GIVEN RECORDS Block Start
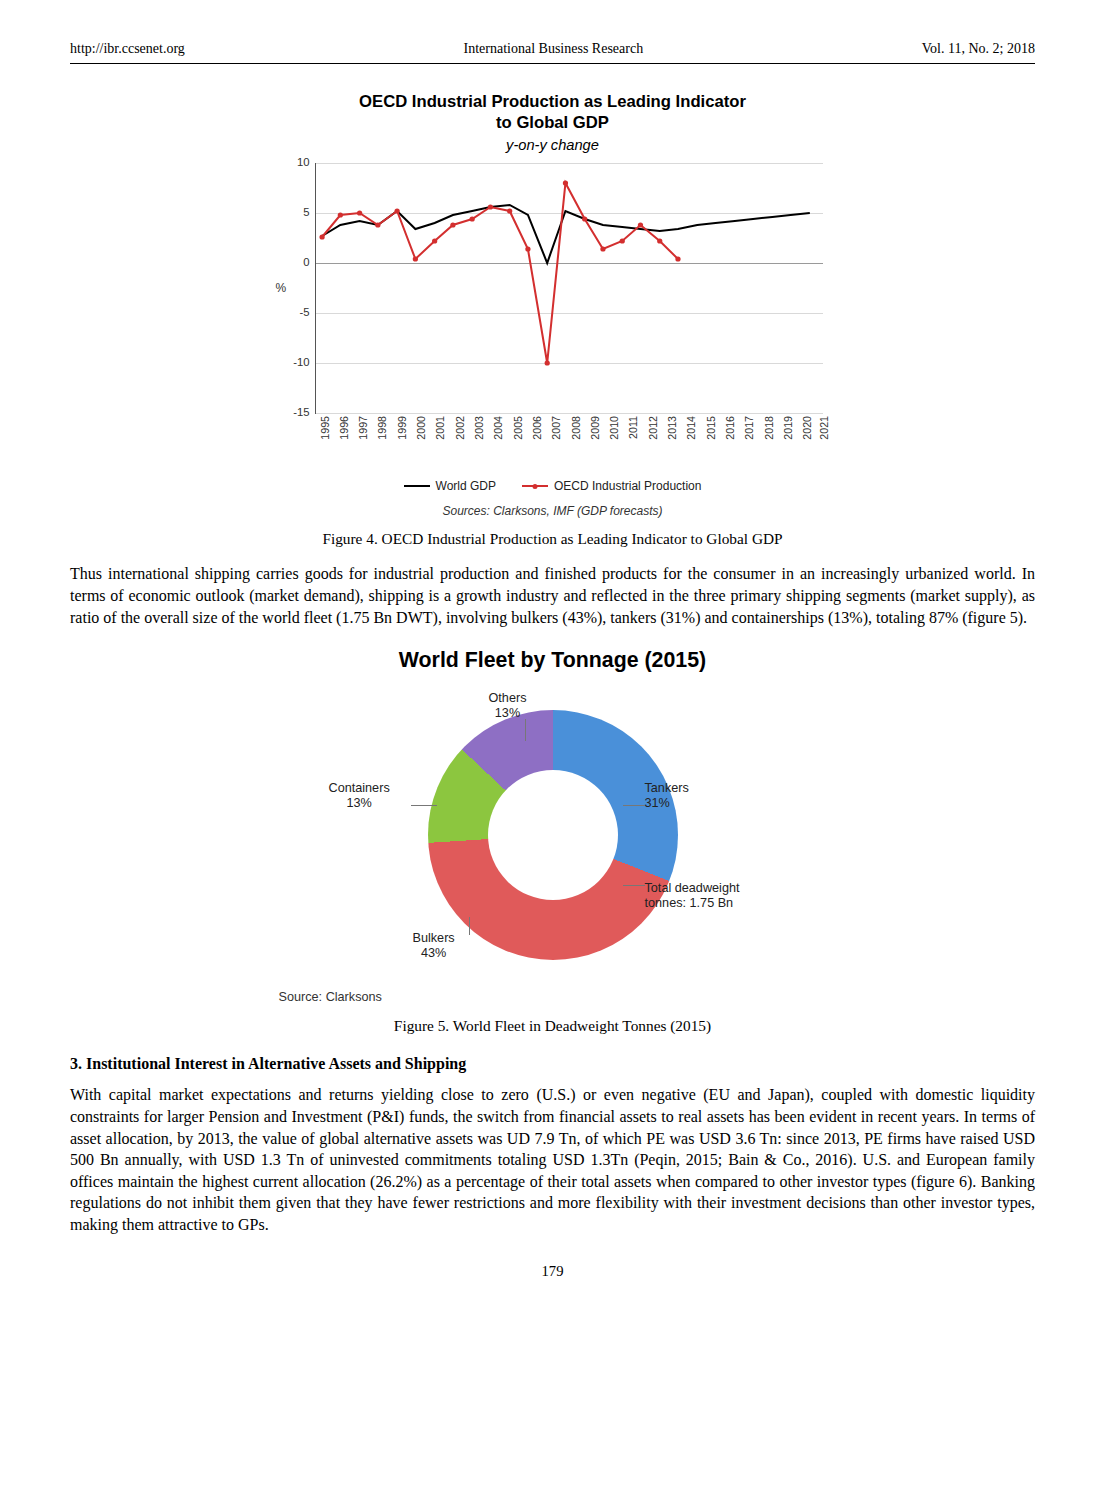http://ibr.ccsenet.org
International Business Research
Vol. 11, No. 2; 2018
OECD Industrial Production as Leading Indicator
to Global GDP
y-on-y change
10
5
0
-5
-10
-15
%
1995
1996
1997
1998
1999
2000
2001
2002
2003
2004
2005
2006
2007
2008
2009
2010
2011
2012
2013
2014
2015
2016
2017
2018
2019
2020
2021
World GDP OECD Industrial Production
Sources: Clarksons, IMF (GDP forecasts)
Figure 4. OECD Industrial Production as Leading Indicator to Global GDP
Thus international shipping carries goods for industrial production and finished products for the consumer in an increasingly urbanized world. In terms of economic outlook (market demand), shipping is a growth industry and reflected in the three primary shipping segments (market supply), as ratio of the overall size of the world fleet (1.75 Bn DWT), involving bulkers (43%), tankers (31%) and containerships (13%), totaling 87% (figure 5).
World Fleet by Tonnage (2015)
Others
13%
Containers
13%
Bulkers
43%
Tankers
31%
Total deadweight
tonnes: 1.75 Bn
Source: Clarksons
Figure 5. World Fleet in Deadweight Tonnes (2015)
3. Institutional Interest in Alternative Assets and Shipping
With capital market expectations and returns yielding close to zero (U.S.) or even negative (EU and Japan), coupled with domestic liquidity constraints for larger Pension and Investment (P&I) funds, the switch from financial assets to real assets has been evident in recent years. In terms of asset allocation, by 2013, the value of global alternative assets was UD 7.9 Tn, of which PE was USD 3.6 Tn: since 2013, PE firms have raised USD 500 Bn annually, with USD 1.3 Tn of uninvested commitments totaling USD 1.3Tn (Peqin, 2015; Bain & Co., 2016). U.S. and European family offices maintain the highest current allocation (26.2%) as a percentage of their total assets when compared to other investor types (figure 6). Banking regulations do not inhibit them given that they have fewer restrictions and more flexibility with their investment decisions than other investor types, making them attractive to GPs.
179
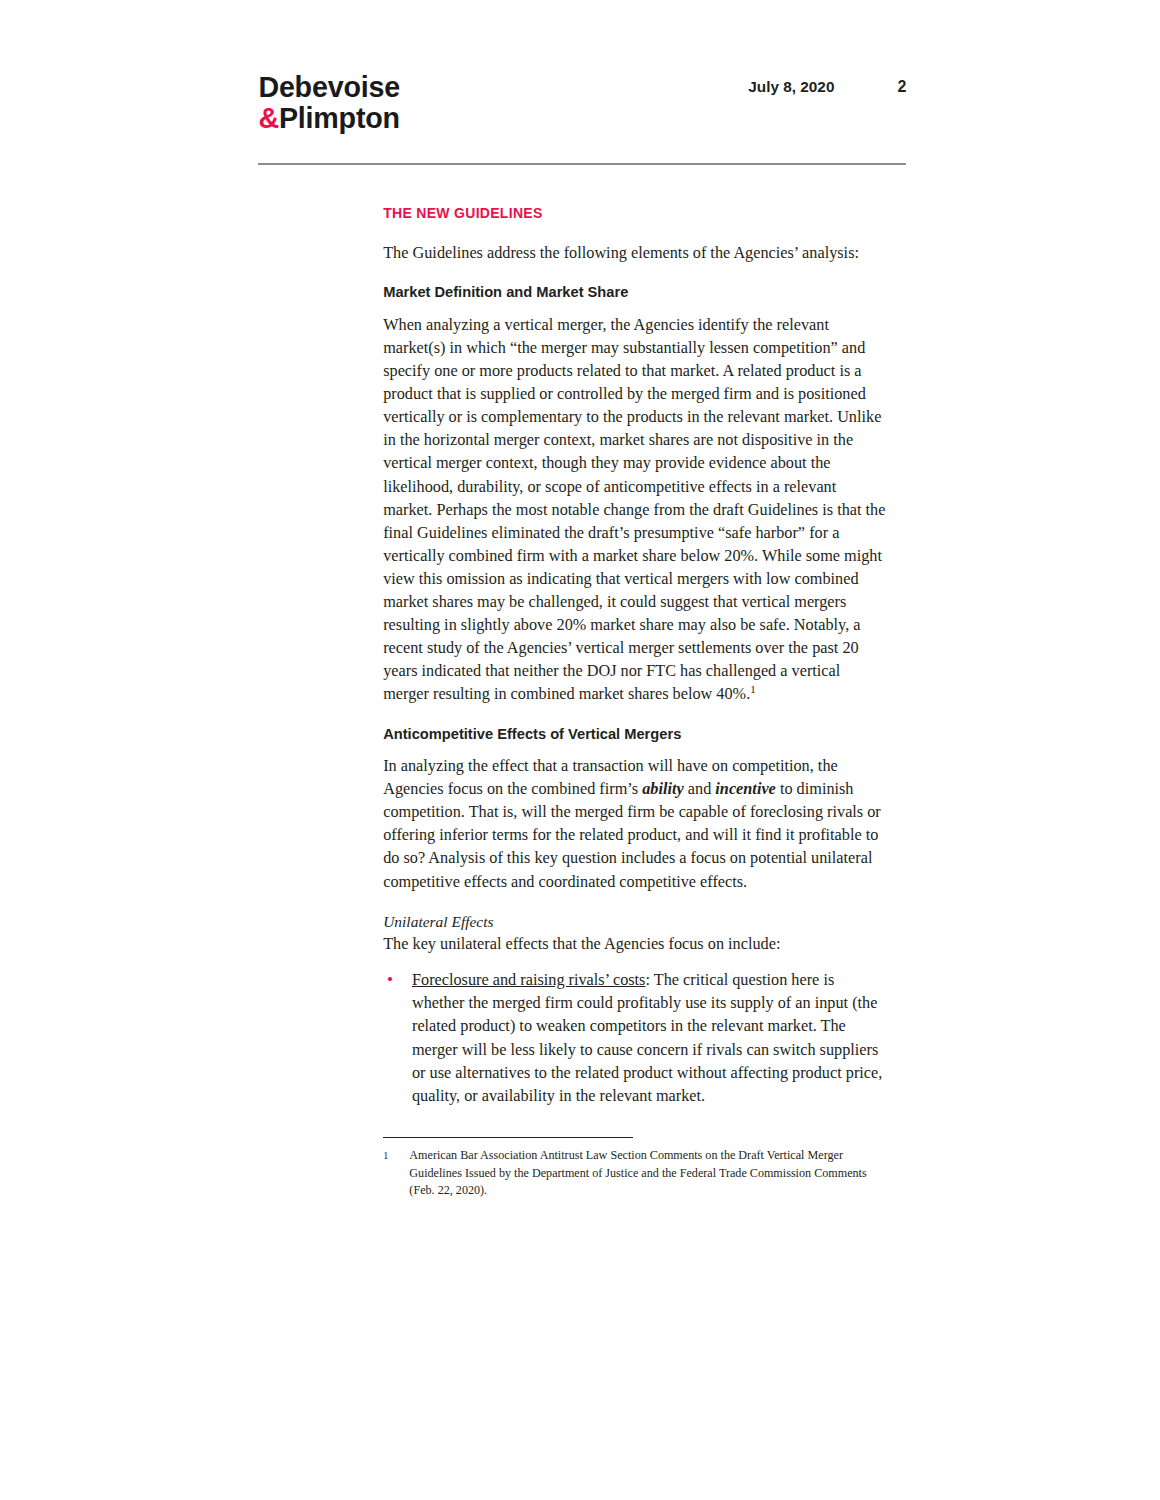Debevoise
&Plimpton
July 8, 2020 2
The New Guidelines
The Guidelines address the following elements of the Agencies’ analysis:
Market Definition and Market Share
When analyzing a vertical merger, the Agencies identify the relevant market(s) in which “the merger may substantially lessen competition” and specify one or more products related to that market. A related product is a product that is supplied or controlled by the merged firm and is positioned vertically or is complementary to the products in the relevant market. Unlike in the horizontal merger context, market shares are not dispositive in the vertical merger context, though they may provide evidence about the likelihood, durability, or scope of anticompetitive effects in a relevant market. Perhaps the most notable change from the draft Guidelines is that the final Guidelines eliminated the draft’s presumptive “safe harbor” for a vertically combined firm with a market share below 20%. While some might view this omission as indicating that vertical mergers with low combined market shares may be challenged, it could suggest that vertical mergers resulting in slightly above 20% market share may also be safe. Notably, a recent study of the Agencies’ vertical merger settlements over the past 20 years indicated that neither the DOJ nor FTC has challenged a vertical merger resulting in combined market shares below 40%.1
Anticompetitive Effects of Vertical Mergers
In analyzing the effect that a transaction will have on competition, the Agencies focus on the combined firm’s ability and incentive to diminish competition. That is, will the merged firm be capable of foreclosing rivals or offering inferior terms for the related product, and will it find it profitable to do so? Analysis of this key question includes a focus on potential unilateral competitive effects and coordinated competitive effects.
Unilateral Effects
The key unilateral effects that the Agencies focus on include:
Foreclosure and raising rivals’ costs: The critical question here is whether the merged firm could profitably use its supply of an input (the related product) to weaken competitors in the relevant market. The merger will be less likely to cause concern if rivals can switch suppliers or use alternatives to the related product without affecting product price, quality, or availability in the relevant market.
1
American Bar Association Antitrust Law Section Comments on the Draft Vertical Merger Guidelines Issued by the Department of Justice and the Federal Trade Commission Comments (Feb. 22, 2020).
GIVEN RECORDS Block End
GIVEN RECORDS Block Start
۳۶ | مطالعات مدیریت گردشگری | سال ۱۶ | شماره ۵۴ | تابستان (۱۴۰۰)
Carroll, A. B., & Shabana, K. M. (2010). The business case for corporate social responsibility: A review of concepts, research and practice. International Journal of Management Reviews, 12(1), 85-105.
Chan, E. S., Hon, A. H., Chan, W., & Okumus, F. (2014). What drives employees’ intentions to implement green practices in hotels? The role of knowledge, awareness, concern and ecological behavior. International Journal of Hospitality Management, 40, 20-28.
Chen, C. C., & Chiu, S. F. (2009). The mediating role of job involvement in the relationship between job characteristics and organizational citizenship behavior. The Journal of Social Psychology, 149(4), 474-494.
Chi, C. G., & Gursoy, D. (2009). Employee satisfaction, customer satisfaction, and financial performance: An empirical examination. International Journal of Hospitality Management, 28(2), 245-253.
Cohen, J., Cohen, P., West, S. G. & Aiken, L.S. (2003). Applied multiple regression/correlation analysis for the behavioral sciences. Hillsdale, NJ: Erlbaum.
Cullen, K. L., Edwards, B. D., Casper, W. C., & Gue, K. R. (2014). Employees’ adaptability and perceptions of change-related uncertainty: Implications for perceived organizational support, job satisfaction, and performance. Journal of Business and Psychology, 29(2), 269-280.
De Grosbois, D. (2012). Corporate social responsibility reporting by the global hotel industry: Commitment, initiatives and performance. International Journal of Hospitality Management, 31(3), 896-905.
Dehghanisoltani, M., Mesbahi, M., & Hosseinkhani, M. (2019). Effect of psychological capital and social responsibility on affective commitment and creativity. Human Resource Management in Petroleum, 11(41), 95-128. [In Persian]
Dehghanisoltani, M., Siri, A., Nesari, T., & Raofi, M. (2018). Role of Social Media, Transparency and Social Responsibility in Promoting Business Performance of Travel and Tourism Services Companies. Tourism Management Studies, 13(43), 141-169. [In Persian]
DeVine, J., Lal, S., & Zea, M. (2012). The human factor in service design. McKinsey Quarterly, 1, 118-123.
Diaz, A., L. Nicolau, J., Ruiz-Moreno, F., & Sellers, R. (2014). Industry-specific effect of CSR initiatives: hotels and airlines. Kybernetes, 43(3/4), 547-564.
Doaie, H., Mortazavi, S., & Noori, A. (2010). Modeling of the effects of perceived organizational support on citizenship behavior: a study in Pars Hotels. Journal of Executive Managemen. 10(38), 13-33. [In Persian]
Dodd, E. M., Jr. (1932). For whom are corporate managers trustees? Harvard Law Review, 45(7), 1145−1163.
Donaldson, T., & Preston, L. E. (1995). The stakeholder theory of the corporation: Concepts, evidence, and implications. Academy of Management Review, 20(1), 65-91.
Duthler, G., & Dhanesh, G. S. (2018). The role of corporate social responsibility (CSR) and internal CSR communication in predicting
GIVEN RECORDS Block End
GIVEN RECORDS Block Start
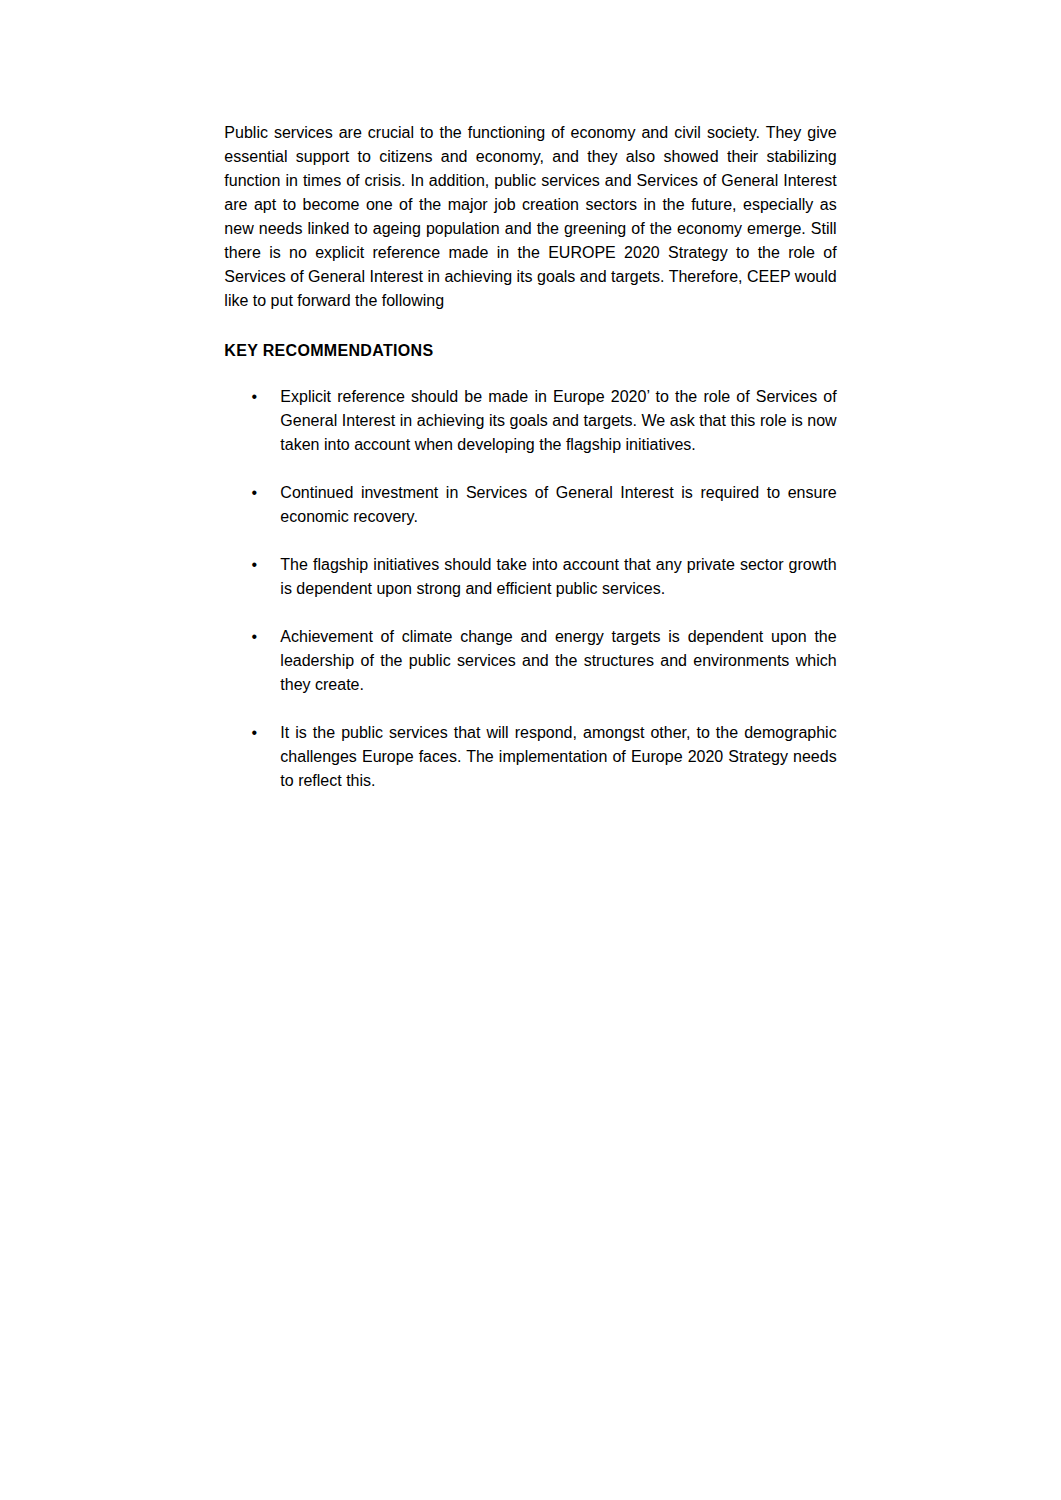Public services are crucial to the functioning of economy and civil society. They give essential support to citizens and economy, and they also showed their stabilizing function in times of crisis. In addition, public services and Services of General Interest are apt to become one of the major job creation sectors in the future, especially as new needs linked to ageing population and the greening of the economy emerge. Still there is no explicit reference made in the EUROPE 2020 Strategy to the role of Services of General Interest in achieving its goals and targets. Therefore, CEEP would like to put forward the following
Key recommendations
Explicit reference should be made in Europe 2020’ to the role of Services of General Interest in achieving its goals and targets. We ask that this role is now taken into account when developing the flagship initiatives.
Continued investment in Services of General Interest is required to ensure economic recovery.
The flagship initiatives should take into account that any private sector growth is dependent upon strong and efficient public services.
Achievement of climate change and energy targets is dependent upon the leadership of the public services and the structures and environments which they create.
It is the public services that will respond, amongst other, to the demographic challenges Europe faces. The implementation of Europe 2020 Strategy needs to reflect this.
GIVEN RECORDS Block End
→ WORK INSTRUCTIONS: Exact copy, no pictures. Write out the lines in the entries above, starting with the line with "With capital market" and going on through the line with "Market Definition and Market Share", keeping both.

→ ANSWER SECTION:
With capital market expectations and returns yielding close to zero (U.S.) or even negative (EU and Japan), coupled with domestic liquidity constraints for larger Pension and Investment (P&I) funds, the switch from financial assets to real assets has been evident in recent years. In terms of asset allocation, by 2013, the value of global alternative assets was UD 7.9 Tn, of which PE was USD 3.6 Tn: since 2013, PE firms have raised USD 500 Bn annually, with USD 1.3 Tn of uninvested commitments totaling USD 1.3Tn (Peqin, 2015; Bain & Co., 2016). U.S. and European family offices maintain the highest current allocation (26.2%) as a percentage of their total assets when compared to other investor types (figure 6). Banking regulations do not inhibit them given that they have fewer restrictions and more flexibility with their investment decisions than other investor types, making them attractive to GPs.
179
Debevoise
&Plimpton
July 8, 2020 2
The New Guidelines
The Guidelines address the following elements of the Agencies’ analysis:
Market Definition and Market Share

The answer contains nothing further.